Dazzle Ship Launched as Part of 14-18 NOW First World War Commissions

The vibrant ‘dazzle’ designs, which were used extensively during the First World War as a means of camouflaging war ships, are the inspiration for two spectacular art commissions in Liverpool and London this summer which are part of the 14-18 NOW programme to mark the centenary of the First World War.

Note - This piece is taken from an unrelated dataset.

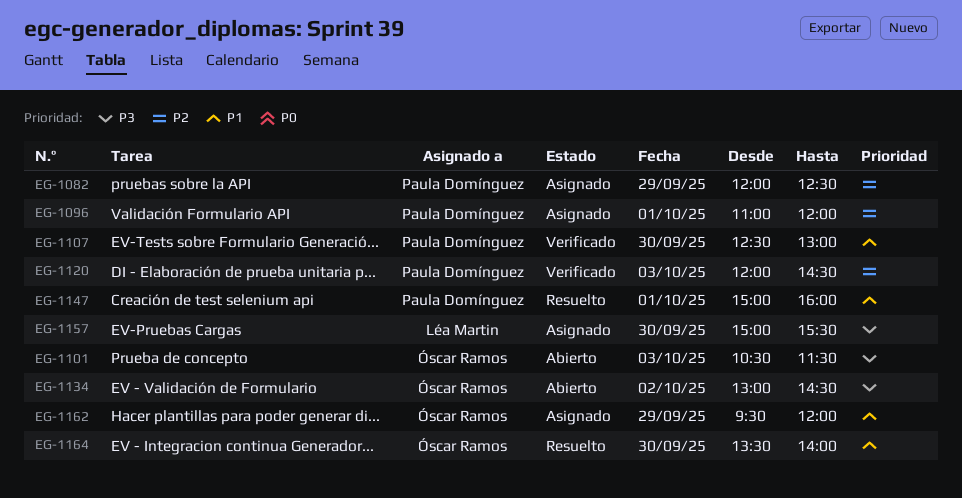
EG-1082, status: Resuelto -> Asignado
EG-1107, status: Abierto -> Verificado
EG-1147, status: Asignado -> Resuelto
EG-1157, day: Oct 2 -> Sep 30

Liverpool Biennial, Tate Liverpool and 14-18 NOW jointly commissioned Venezuelan artist Carlos Cruz-Diez, who worked with the idea of Dazzle using the historic pilot ship Edmund Gardner. Owned and conserved by Merseyside Maritime Museum, part of National Museums Liverpool, the ship is situated in a dry dock adjacent to Liverpool’s Albert Dock and will be a new public monument for the city. The ship has been painted by a team from Cammell Laird to realise the design from Carlos Cruz-Diez.

In London, the HMS President (1918), which served as a Dazzle Ship during the First World War, will be ‘dazzled’ by leading German artist Tobias Rehberger. Co- commissioned with Chelsea College of Art and Design and Liverpool Biennial in association with HMS President, the work will be unveiled on 14 July 2014.

At the launch of Liverpool's Dazzle Ship, Carlos Cruz-Diez said “When I looked at Dazzle Ships they were artworks created for war and to avoid death, so I wanted to turn this into something reflecting the colour and energy of this city that represents life and light.”

The ‘dazzle’ technique, immortalised in Edward Wadsworth’s 1919 painting Dazzle-ship in Drydock at Liverpool, was undertaken and inspired by artists of the time. Wadsworth himself supervised the camouflaging of over 2,000 warships.

Timelapse: Dazzle Ship from Liverpool Biennial on Vimeo.

Unlike other forms of camouflage, Dazzle works not by concealing but by making it difficult to estimate a target’s range, speed and direction. Artist Norman Wilkinson, credited with inventing the technique, explained that Dazzle was intended primarily to mislead the enemy: each ship’s Dazzle pattern was unique in order to avoid making classes of ships instantly recognisable to the opposition.

Liverpool Biennial’s Dazzle ship is part of Monuments from the Future: a new commissioning initiative between Tate Liverpool and the Biennial which invites artists and architects to bring large-scale imaginary monuments from the future into the present. In order to fulfil this paradoxical task, artists will collaborate with professional futurologists (social scientists who predict possible future scenarios) to determine possible future circumstances and set of events for which a new monument can be imagined and produced. This project will slowly turn Liverpool into a sci-fi sculpture park making use of Liverpool’s industrial archaeology to celebrate its possible new futures.